◆ Questions:
1. From the AWS storage post, return the passage starting at "Implementing such a" and ending at "system over these.", copied word for word.
2. According to the AWS storage post, which two AWS services form the basis of its solution for purpose-optimized storage?

*** Opening Passage provided ***

The second category, scale-first, is served by both SimpleDB and RDS. Solutions based upon RDS will shard the data over multiple, independent RDS database instances. Solutions based upon SimpleDB will either use the service directly or shard the data over multiple SimpleDB Domains. Of the two approaches, SimpleDB is the easiest to use and more directly targets this usage segment.

The SimpleDB team is incredibly busy right now getting ready for several big announcements over the next 6 to 9 months. Expect to see SimpleDB continue to get easier to use while approaching the goal of scaling without bound. The team is working hard and I’m looking forward to the new features being released.

The AWS solution for the final important category, purpose optimized storage, is based upon the Elastic Compute Cloud (EC2) and the Elastic Block Store (EBS). EC2 provides the capability to host specialized data engines and EBS provides virtualized storage for the data engine hosted in EC2. This combination is sufficiently rich to support Purpose-Optimized Stores such as Aster Data, Vertica, or Greenplum or any of the commonly used RDBMS offerings such as Oracle, SQL Server, DB2, MySQL, PostgreSQL.

The Amazon Web Services plan is to continue to invest deeply in both SimpleDB and RDS as direct structured storage solutions and to continue to rapidly enhance EC2 and EBS to ensure that broadly-used database solutions as well as purpose-built stores run extremely well in the cloud. This year has been a busy one in AWS storage and I’m looking forward to the same pace next year.

–jrh

James Hamilton

e: jrh@mvdirona.com

w: http://www.mvdirona.com

b: http://blog.mvdirona.com / http://perspectives.mvdirona.com

12 comments on “One Size Does Not Fit All
  1. Thanks for the comment Vivek. You are right, you can have a single programming API over data stores with very different capabilities as long as you are fine with the API not being symmetrically supported by all of them. There will be some features that are only exposed in a subset and, even for those features exposed in them all, there will be performance differences based upon what implementation technique was used that may be relevant for the application. But, with those caveats, its absolutely possible and JDBC, ODBC, and JDO API as examples have been implemented over very different data base systems.

    –jrh
    jrh@mvdirona.com

  2. Vivek Juneja says:

    James, I understand from your reply that achieving
    that kind of requirement is a difficult task.

    But instead, there could be scenarios where More than one type of Database solutions are required.
    A application database spread across SimpleDB and RDS, wherein parts of the Database requiring true scalability as a preference over other aspects would go for SimpleDB, and other parts requiring Features provided by RDS.

    Implementing such a system would require any designer to think about what needs to scale and what requires feature. I believe there could be an abstraction layer that could be built over SimpleDB and RDS providing configurable interface to partition the system over these.

    Provided such a configurable access, the application designer would need to then decide parts of the Database (Table Instances, and other DB objects) that would require SimpleDB functionalities and what parts require RDS features. And of course these DB objects have to talk between each other.

*** Closing Passage provided ***
*** Opening Recorded data ***

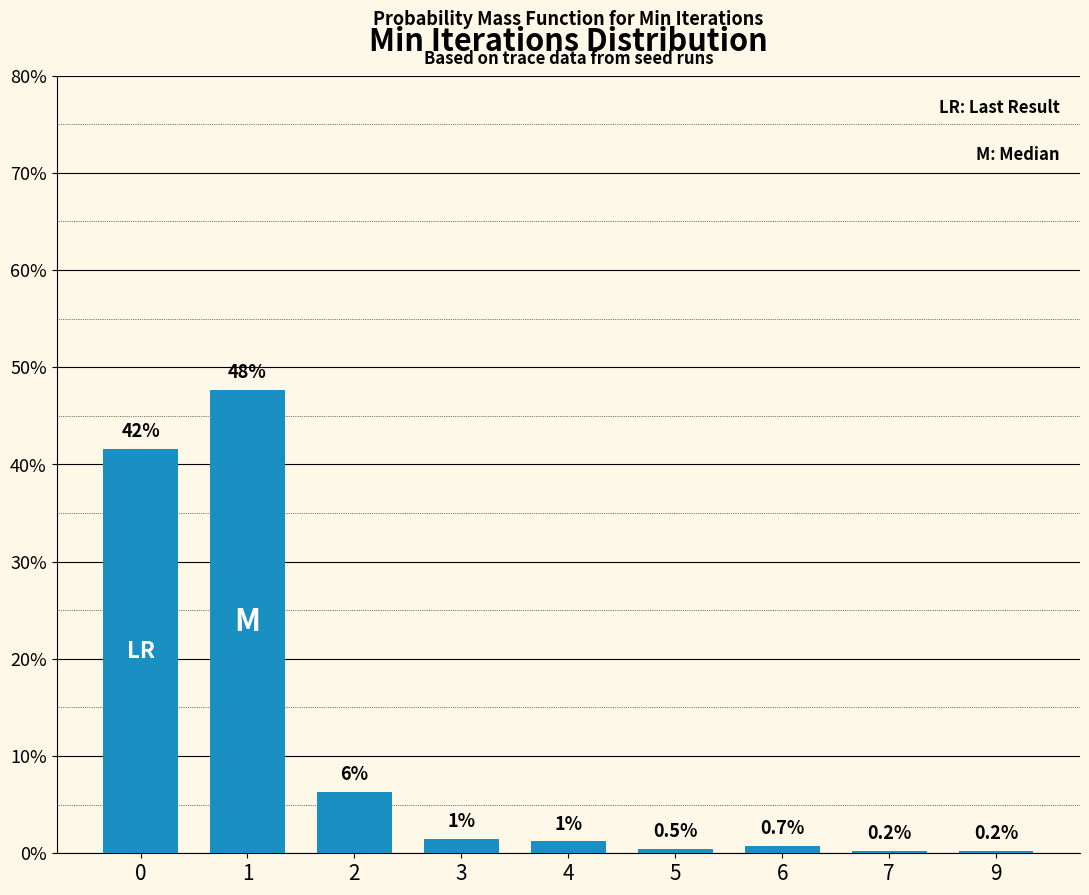

Does the chart contain any negative values?

No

*** Closing Recorded data ***

◆ Exercise solutions:
1.
Implementing such a system would require any designer to think about what needs to scale and what requires feature. I believe there could be an abstraction layer that could be built over SimpleDB and RDS providing configurable interface to partition the system over these.

2. The Elastic Compute Cloud (EC2) and the Elastic Block Store (EBS).